50 Ways to Space Out
Looking for ways to celebrate a half century of spaceflight? Here's fifty of 'em.
- By Roger Mola
- Air & Space magazine, July 2007
(Page 3 of 7)
16 DISCOVER THE DESIGNS of Hermann Potocnik, pseudonym Hermann Noordung, a Slovene rocket engineer whose 1920s sketches were adapted for NASA’s earliest space station designs as well as the fictional space habitat in the film 2001: A Space Odyssey. Potocnik’s milestone work, Das Problem der Befahrung des Weltraums (The Problem of Space Travel: The Rocket Motor), and his exquisitely detailed drawings can be viewed at noordung.info.
17 EXPLORE GRIFFITH OBSERVATORY in Hollywood, California. It was reopened with a newly renovated interior on November 3, 2006, after its first makeover since 1935. Some $93 million bought 60 new exhibits and 40,000 square feet, a 200-seat theater and 300-seat immersive planetarium with digital lasers and sound, and new polish on the plaque given by 1955 visitor James Dean (much of his movie Rebel Without a Cause was filmed at Griffith). Because the observatory expects a crush of visitors, it has set up a timed-entry program; make reservations for the parking-lot shuttle bus at (888) 695-0888 or griffithobservatory.org.
18 SEND YOUR OPINION into oblivion, or maybe on to unknown life-forms, via Blog in Space at bloginspace.com. Certify your age as 13 or older, and your ruminations (up to 2,500 characters) will be fed, at no charge, to a deep-space transmission dish. If you’ve got nothing to say, just buy Blog in Space boxers for $12.99.

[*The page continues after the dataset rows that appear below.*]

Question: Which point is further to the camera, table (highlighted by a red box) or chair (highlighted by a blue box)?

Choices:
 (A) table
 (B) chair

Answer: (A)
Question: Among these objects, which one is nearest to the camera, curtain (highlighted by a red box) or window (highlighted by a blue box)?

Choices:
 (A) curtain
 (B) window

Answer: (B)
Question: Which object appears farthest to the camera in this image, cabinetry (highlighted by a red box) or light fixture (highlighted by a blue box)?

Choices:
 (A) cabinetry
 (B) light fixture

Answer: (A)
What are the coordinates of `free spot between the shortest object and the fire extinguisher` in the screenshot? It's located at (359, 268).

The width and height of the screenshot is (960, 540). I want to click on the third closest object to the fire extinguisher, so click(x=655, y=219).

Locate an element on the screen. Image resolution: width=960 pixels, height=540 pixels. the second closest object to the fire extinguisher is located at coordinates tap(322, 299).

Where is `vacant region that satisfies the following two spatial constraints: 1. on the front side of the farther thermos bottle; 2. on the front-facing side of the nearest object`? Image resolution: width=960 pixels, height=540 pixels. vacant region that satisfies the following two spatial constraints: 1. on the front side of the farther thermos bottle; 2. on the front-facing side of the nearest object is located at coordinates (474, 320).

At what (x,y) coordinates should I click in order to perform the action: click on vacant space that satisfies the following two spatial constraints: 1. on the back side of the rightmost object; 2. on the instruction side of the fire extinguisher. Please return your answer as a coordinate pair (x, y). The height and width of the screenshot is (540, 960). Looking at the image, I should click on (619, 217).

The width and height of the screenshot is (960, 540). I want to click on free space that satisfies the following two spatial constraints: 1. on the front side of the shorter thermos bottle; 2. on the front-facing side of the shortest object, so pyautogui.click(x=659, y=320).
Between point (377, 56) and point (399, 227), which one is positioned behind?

19 COLLECT ROCKETRY STAMPS designed to honor such space travel achievements as the Mercury program, the first Chinese manned mission, and Earth-bound experiments in rocket mail. Visit spacestamps.com and spacecovers.com (for an international overview), www.asss.utvinternet.com (the British Astro Space Stamp Society), and philatel2.com; click on “Postal History” for rocket mail.
20 GRAB THE SPUTNIK 3 LAPTOP BAG from Chrome, arguably the most tenuous promotional reference to the satellite in 50 years. Chrome says its collection “continues the pioneering spirit of the Space Age by launching Sputnik 3 into the vast cosmos of dull black laptop bags.” The $75 bag, large enough to tote Laika (the first dog in space), has a metallic vinyl shell, nylon liner, and cell phone pouch. Call (415) 503-1221, or order at chromebags.com.
21 STUDY SPACE LAW at the Institute of Air and Space Law at McGill University in Montreal, established the same year Sputnik was launched. McGill coordinates with the nearby Canadian Space Agency, the International Civil Aviation Organization, and the International Air Transport Association, and also publishes the Annales de Droit Aérien et Spatial (Annals of Air and Space Law). File your briefs at mcgill.ca/iasl/.
22 SPACEWOMEN ARE HONORED at the International Women’s Air & Space Museum at Burke Lakefront Airport in Cleveland, Ohio. Honorees include the 13 First Lady Astronaut Trainees (FLATS, assembled by NASA in 1961) along with a roster of spacewomen from Valentina Tereshkova of the Soviet Union (1963) to Sally Ride, the first American woman in space (1983). The IWASM also helps Girl Scouts earn an Aerospace badge. Start online at iwasm.org, or call (216) 623-1111.
23 SIMULATE DEEP SPACE charting and travel by downloading two of the most detailed and realistic simulations, Celestia and Orbiter, for free. Celestia runs on Windows, Linux, and Mac OS X and gives your mouse freedom to hop around 100,000 stars and planets in three dimensions: shatters.net/celestia/ or learn.arc.nasa.gov/planets/index.html. Orbiter empowers you to plan entire missions, from launching the shuttle to designing hardware; orbit.medphys.ucl.ac.uk/orbit.html.